Allow individual applications to remove elements from an ARC collection, but disallow additions. This can be accomplished with a definition such as lockElements=’add’ in the parent collection element. This approach can be useful if you configure multiple providers on a machine, but leave it up to the individual applications to choose the specific ones to use. Individual applications can then remove the providers they don’t want to use.

Although you can technically do other things, such as disallow<remove /> but not <clear />, or vice versa, these types of locks are ineffective. The <clear /> and <remove /> elements are basically interchangeable. You can simulate a <clear /> with a series of <remove /> elements, so preventing a child configuration file from using <clear /> but not <remove /> is pointless. Similarly, preventing the use of <remove /> but not <clear /> is questionable because <clear /> is just a fast way of removing all previously defined items in a configuration collection.

Locking Provider Definitions

Because a good chunk of this book is about Membership and Role Manager, you may be wondering how the attribute lock feature works with provider-based features. You may be thinking that with the attribute-based lock feature, you can customize portions of your provider definitions and restrict the redefinition of many of the provider attributes.

To see which attributes in a provider <add /> element are lockable by default you can use the trick mentioned earlier. Take the sample application and create the following membership provider <add /> element:

<add lockAttributes=”foo” name=”AspNetSqlMembershipProvider” type=”...” connectionStringName=”LocalSqlServer” enablePasswordRetrieval=”false” enablePasswordReset=”false” requiresQuestionAndAnswer=”false” applicationName=”ConfigurationSample” requiresUniqueEmail=”true” passwordFormat=”Hashed” description=”some description here” />

The following error statement returns:

The following attributes can be locked: ‘name’, ‘type’, ‘connectionStringName’, ‘enablePasswordRetrieval’, ‘enablePasswordReset’, ‘requiresQuestionAndAnswer’, ‘applicationName’, ‘requiresUniqueEmail’, ‘passwordFormat’, ‘description’.
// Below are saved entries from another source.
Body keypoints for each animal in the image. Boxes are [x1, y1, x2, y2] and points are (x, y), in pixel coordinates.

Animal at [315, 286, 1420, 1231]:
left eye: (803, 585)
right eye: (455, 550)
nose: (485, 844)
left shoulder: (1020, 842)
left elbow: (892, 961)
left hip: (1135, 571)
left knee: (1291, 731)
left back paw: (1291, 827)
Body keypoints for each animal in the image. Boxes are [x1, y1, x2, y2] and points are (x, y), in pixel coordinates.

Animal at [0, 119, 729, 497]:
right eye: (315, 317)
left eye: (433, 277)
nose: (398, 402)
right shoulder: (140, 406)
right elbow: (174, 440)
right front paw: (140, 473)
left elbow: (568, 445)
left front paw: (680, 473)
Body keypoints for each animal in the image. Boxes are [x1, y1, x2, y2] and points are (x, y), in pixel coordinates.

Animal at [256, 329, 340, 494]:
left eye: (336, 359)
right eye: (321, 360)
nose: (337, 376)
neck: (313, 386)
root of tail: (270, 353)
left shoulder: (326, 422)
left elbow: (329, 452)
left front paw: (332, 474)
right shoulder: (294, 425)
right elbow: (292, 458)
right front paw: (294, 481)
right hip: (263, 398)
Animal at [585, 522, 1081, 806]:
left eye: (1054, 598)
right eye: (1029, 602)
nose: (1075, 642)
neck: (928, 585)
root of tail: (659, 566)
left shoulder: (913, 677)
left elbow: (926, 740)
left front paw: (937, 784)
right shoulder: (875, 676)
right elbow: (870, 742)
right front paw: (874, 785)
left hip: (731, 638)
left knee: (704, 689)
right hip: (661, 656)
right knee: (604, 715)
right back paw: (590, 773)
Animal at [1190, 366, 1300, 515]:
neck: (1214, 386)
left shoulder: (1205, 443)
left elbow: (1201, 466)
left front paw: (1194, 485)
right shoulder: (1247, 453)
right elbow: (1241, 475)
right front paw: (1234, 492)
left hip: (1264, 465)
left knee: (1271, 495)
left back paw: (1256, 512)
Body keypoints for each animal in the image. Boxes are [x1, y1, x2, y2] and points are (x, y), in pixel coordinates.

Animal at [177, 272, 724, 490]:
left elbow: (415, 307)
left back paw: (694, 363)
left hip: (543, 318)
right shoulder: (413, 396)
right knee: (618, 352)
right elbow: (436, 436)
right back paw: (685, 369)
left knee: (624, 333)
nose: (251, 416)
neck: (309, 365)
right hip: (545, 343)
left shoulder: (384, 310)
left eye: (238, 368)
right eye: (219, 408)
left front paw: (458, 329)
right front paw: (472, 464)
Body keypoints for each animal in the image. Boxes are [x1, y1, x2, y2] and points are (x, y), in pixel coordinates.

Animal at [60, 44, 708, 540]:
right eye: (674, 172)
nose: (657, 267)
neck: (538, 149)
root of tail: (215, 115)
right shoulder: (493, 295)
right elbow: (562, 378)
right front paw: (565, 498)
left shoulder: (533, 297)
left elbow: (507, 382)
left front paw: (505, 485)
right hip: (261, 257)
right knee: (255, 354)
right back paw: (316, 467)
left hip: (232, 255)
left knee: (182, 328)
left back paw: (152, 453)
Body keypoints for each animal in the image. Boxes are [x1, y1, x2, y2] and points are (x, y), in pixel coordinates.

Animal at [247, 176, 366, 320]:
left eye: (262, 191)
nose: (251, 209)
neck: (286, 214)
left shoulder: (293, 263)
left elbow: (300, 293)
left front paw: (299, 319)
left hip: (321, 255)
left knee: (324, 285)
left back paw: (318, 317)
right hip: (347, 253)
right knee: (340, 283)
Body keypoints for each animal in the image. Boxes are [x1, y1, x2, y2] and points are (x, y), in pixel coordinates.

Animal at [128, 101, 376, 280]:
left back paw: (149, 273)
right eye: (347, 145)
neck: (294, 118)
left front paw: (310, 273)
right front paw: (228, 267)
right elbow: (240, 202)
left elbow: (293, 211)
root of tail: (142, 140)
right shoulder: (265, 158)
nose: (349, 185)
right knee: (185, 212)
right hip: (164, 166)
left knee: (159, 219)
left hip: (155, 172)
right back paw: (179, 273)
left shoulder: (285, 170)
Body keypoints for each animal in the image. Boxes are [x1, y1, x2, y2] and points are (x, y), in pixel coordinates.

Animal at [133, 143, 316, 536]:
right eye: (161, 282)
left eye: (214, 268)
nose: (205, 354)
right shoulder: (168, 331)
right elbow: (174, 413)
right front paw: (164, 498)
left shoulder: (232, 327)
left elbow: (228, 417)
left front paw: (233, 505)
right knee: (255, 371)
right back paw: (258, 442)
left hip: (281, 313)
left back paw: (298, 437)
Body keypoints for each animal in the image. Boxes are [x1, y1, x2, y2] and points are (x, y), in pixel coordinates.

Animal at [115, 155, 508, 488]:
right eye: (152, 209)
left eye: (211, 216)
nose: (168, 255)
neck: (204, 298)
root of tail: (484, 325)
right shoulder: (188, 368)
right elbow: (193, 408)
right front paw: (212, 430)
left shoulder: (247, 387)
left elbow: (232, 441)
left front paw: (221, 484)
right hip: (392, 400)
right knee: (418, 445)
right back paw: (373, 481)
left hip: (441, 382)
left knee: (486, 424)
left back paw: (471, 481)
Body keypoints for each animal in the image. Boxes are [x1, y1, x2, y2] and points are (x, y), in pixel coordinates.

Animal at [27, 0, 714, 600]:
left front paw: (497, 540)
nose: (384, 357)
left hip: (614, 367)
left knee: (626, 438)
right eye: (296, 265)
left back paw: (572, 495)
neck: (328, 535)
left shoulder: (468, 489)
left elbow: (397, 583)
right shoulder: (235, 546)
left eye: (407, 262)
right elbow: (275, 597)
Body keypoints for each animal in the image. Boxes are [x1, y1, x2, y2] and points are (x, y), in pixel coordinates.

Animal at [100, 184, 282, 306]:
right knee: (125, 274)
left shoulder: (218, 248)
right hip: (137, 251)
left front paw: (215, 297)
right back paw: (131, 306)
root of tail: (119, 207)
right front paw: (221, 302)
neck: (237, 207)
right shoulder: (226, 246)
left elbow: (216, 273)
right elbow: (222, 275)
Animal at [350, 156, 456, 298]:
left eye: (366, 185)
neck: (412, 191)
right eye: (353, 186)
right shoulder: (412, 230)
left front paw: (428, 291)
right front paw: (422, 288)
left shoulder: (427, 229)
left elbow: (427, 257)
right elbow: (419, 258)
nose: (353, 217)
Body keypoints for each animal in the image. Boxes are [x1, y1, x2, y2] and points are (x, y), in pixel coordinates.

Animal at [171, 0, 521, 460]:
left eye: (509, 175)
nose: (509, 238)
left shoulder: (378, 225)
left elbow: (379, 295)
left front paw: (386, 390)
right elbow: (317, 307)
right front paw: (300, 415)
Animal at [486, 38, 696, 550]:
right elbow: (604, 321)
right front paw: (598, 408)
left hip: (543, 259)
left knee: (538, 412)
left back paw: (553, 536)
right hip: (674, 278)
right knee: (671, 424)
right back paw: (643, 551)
All provider definitions use the same underlying strongly typed configuration class (this is covered extensively in Chapter 9 on the Provider Model). The strongly typed provider configuration class defines only “name” and “type” as common provider attributes. Clearly though, each provider-based feature has a rich set of feature-specific provider attributes, and the error message shown previously is lists much more than the “name” and “type” attributes as available for lock.